Карабагом управлял в то время князь Иван Николаевич Абхазов, один из немногих, еще оставшихся в рядах кавказского корпуса, героев Ленкоранского штурма. С доблестью солдата он соединял большие административные способности и возбуждал к себе нелицемерное уважение всех, кто имел с ним дело; его слово ценилось высоко азиатами, и на обоих берегах Аракса верили ему безусловно. На этого человека и было возложено ведение переговоров с Мехти-Кули-ханом. Хан охотно вступил в переговоры, и соглашался не только вернуться в Карабаг, но брался перевести с собой все те племена, которые вместе с ним укрывались в горах Даралагеза и оттуда, в случае движения русских к Нахичевани, могли угрожать сообщениям Паскевича. С переходом в русское подданство этих племен, персияне теряли в них до четырех тысяч превосходной конницы, а Закавказский край получал, напротив, крепкую охрану для своей границы. Но что было всего удивительнее, так это то, что хан не ставил со своей стороны никаких условий, и в письмах к Абхазову просто отдавал себя на милосердие русского государя, прося лишь, чтобы ему разрешено было жить в Шуше, в доме, который когда-то принадлежал ему и его предкам. Таким миролюбивым настроением хана не хотели, однако, злоупотреблять: ему обещали возвращение генеральского чина, четыре тысячи червонцев пенсии и управление в Карабаге теми тремя-четырьмя тысячами семейств, которые он обещал вывести из Персии. . Когда договор был заключен, колонна из двух батальонов Козловского полка, четырех сотен казаков и двух горных орудий, под личным начальством генерала Панкратьева, выступила 27 мая из Джабраильских садов, где стояли тогда главные силы Карабагского отряда, и пошла через Ах-Углан, Шушу и Герюсы к Эрихлинскому ущелью, чтобы оттуда содействовать хану в переходе его на русскую сторону.

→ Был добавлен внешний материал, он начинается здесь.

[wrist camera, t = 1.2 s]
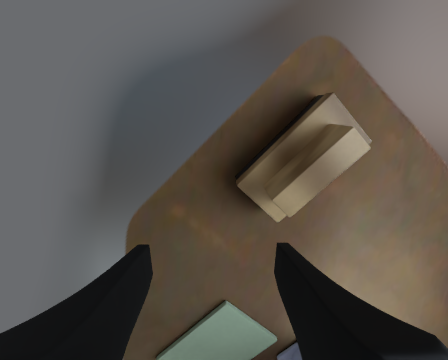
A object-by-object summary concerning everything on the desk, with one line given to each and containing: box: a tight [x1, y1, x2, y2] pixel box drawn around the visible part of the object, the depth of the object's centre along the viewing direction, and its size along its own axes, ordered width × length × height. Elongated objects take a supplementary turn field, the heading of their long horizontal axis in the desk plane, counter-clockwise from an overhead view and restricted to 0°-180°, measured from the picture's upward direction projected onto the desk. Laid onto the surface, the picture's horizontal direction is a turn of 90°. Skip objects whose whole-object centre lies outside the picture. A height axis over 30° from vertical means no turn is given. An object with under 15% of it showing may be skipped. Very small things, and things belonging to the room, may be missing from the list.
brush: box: [235, 93, 372, 223], centre depth 17 cm, size 10×5×6 cm, turn 136°
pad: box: [156, 300, 277, 360], centre depth 27 cm, size 9×13×1 cm
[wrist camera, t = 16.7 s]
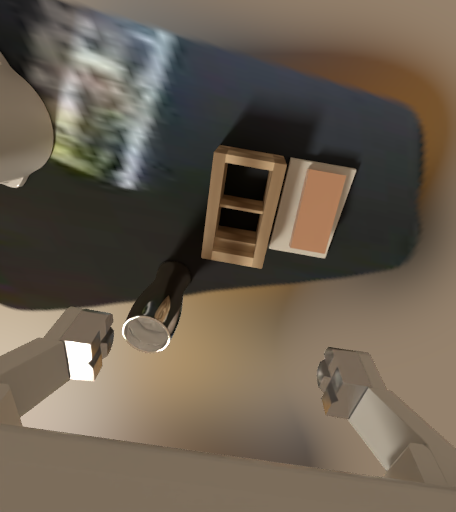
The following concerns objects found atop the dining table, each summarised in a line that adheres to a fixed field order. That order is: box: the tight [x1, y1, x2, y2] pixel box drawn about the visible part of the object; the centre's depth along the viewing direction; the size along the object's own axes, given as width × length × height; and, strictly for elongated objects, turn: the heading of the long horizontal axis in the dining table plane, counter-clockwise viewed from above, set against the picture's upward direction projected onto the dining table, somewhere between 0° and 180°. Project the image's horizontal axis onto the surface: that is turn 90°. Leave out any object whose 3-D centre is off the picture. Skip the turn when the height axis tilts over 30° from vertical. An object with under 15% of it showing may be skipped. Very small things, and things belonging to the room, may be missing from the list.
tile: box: [289, 169, 346, 254], centre depth 42 cm, size 5×11×3 cm, turn 171°
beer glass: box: [122, 261, 191, 353], centre depth 46 cm, size 7×7×15 cm
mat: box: [269, 157, 356, 258], centre depth 44 cm, size 9×14×1 cm, turn 171°
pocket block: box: [201, 145, 287, 269], centre depth 42 cm, size 9×15×6 cm, turn 171°
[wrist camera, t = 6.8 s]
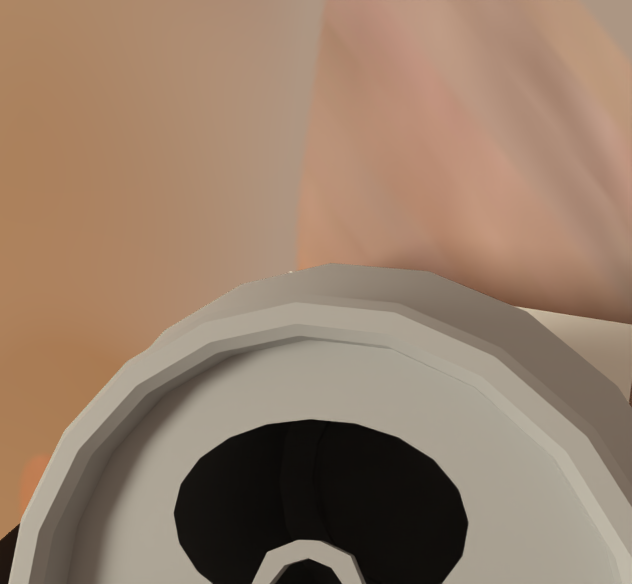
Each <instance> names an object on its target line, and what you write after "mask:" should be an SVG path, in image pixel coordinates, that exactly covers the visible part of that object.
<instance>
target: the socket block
mask: <svg viewBox="0 0 632 584" xmlns="http://www.w3.org/2000/svg"><path fill="white" fill-rule="evenodd" d="M289 273H291V271H290V272H289ZM514 307H516V306H514ZM517 308H519V309H522V310H524V311H527V312H528V313H529V314H531V315H532V316H533V317H534V318H535V319H537V320H538V321H539V322H540V323H541V324H543V325H544V326H545V327H546V328H548V329H549V330H550V331H551V332H552V333H554V334H555V335H556V336H557V337H558V338H560V339H561V340H562V341H563V342H564V343H566V344H567V345H568V346H569V347H571V348H572V349H573V350H574V351H575V352H577V353H578V354H579V355H580V356H581V357H583V358H584V359H585V360H586V361H588V362H589V363H590V364H591V365H592V366H594V367H595V368H596V369H597V370H598V371H600V372H601V373H602V374H603V375H605V376H606V377H607V378H608V379H609V380H611V381H612V382H613V383H614V384H615V385H617V386H618V388H619V389H620V391H621V392H622V394H623V395H624V397H625V398H626V400H627V401H628V403H629V399H630V391H631V384H632V325H631V324H625V323H618V322H612V321H606V320H599V319H593V318H586V317H580V316H573V315H567V314H561V313H554V312H548V311H541V310H535V309H529V308H522V307H517Z"/></svg>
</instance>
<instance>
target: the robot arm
mask: <svg viewBox="0 0 632 584" xmlns="http://www.w3.org/2000/svg"><path fill="white" fill-rule="evenodd" d="M19 528H20V524H18V525H17V526H16V527H15V528H14V529H13V530H12V531H11V532H9V533H8V534H7V535H6V536H5V537H4V538H2V539H1V540H0V584H8V583H9V578H10V573H11V568H12V563H13V558H14V553H15V548H16V543H17V538H18V533H19Z"/></svg>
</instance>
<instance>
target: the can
mask: <svg viewBox="0 0 632 584" xmlns="http://www.w3.org/2000/svg"><path fill="white" fill-rule="evenodd" d="M8 584H632V407H631V406H630V404H629V403H628V401H627V400H626V398H625V397H624V395H623V394H622V392H621V391H620V389H619V388H618V386H617V385H615V384H614V383H613V382H612V381H611V380H609V379H608V378H607V377H606V376H605V375H603V374H602V373H601V372H600V371H598V370H597V369H596V368H595V367H594V366H592V365H591V364H590V363H589V362H588V361H586V360H585V359H584V358H583V357H581V356H580V355H579V354H578V353H577V352H575V351H574V350H573V349H572V348H571V347H569V346H568V345H567V344H566V343H564V342H563V341H562V340H561V339H560V338H558V337H557V336H556V335H555V334H554V333H552V332H551V331H550V330H549V329H548V328H546V327H545V326H544V325H543V324H541V323H540V322H539V321H538V320H537V319H535V318H534V317H533V316H532V315H531V314H529V313H528V312H527V311H524V310H522V309H519V308H517V307H514V306H512V305H510V304H507V303H505V302H502V301H500V300H497V299H495V298H492V297H490V296H488V295H485V294H483V293H480V292H478V291H475V290H473V289H471V288H468V287H466V286H463V285H461V284H458V283H456V282H454V281H451V280H449V279H446V278H444V277H441V276H439V275H437V274H434V273H432V272H429V271H420V270H408V269H396V268H384V267H371V266H359V265H347V264H335V263H330V264H325V265H321V266H317V267H313V268H308V269H304V270H300V271H295V272H291V273H287V274H283V275H279V276H274V277H270V278H266V279H262V280H257V281H253V282H249V283H245V284H241V285H239V286H238V287H236V288H234V289H233V290H231V291H229V292H228V293H226V294H224V295H223V296H221V297H220V298H218V299H216V300H214V301H213V302H211V303H209V304H208V305H206V306H205V307H203V308H201V309H199V310H198V311H196V312H194V313H193V314H191V315H190V316H188V317H186V318H184V319H183V320H181V321H180V322H178V323H176V324H174V325H173V326H171V327H169V328H168V329H166V330H165V331H164V332H163V333H162V334H161V335H160V336H159V337H158V338H157V339H156V341H155V342H154V343H153V344H152V345H151V346H150V347H149V348H148V349H147V350H145V351H144V352H142V353H140V354H139V355H137V356H135V357H134V358H132V359H130V360H129V361H127V362H126V363H125V364H124V365H123V366H122V367H121V369H120V370H119V371H118V372H117V373H116V374H115V375H114V376H113V377H112V379H111V380H110V381H109V382H108V383H107V384H106V385H105V387H103V389H102V390H101V391H100V392H99V393H98V394H97V395H96V396H95V398H94V399H93V400H92V401H91V402H90V403H89V404H88V405H87V406H86V407H85V409H84V410H83V411H82V412H81V413H80V414H79V415H78V417H77V418H76V419H75V420H74V421H73V422H72V423H71V424H70V425H69V426H68V427H67V429H66V430H65V431H64V433H63V435H62V437H61V439H60V441H59V443H58V445H57V447H56V449H55V451H54V453H53V455H52V457H51V459H50V461H49V463H48V465H47V467H46V469H45V471H44V474H43V476H42V478H41V480H40V482H39V484H38V486H37V488H36V490H35V492H34V494H33V496H32V498H31V500H30V502H29V504H28V506H27V508H26V510H25V512H24V514H23V516H22V519H21V523H20V528H19V533H18V538H17V543H16V548H15V553H14V558H13V563H12V568H11V573H10V578H9V583H8Z"/></svg>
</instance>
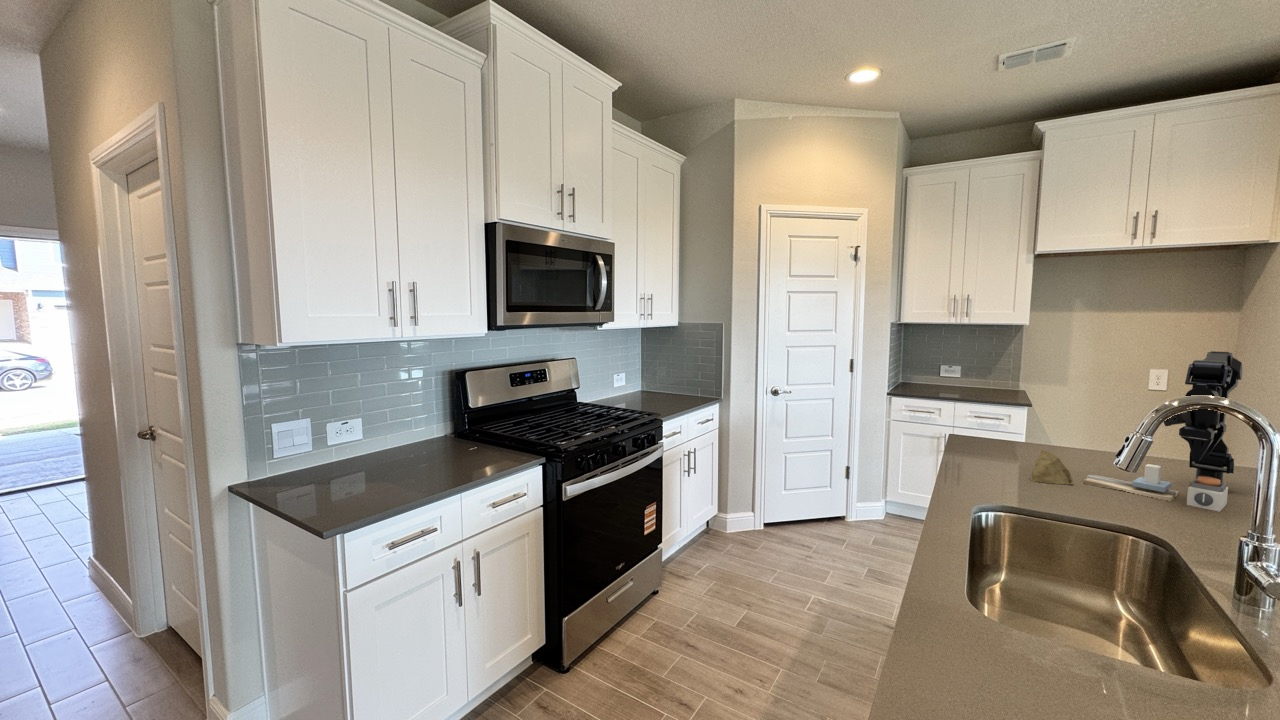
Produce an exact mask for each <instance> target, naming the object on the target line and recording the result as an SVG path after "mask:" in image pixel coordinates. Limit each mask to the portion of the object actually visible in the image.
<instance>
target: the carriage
mask: <svg viewBox="0 0 1280 720" xmlns="http://www.w3.org/2000/svg"><path fill="white" fill-rule="evenodd" d="M1161 474H1162V466H1161V465H1156V464H1150V463H1147V464H1146V465H1144V474H1143V475H1144V476H1139V477H1137V478H1136V479H1134V480H1133V481H1132V482H1133V483H1132V486H1135V487H1140V488H1145V489H1150V490H1155V491H1160V492H1165V491H1167V490H1168V489H1169V490H1170V488H1171V487H1172V482H1170V481H1166V480H1165V481H1164V480H1161Z"/></svg>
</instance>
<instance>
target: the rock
mask: <svg viewBox="0 0 1280 720" xmlns="http://www.w3.org/2000/svg"><path fill="white" fill-rule="evenodd" d="M1032 469H1033V470H1032V474H1031V478H1030V482H1032V481H1033V482H1036V481H1037V482H1036V483H1041V482H1044V483H1043V484H1051V483H1054V485H1055V484H1056V485H1074V479H1073V477H1072V475H1071V474H1072V473H1071V471H1070V470H1069V469H1068V468H1067V467H1066V466H1065V464H1063V462H1062V461H1061V459H1060V458H1059V457H1058V456H1056V455H1055V454H1053V453H1052V452H1050V451H1049V450H1048V451H1047V450H1041V452H1040V453H1039V455H1038V458H1037V460H1036V463H1035V465H1034V467H1033V468H1032Z"/></svg>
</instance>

Один из участников этого похода подробно описал и живописную природу гор, через которые проходил отряд, и трудности, которые пришлось преодолевать ему. В поэтических чертах рассказывает он, между прочим, о последнем вечере, проведенном перед походом, в лагере, в Джабраильских садах.

Полный месяц еще бледно светил с высоты небес на горы Дагестана и на Муганскую змеиную степь, серебря вечерние туманы, которые в фантастических очертаниях клубились над Араксом, по всему протяжению его от Худоперинских теснин до Асландузского, иначе, Котляревского кургана, столь памятного персиянам по двум боевым заутреням, отпетым здесь русскими в 1812 году, под начальством героя Котляревского. А за Араксом, из-за прибрежных его высей, вдали теплился замирающим лучом уже зашедшего солнца один только ледяной череп великолепного Севелана. Направо, на серебряном поле заката, вырезывались черными зубцами вершины Саксагана и Зиарата,– исполинов живописного Карабага. В тылу лагеря, по мелким погорьям извивалась дорога, ведущая в Россию, доброе, славное, великое отечество.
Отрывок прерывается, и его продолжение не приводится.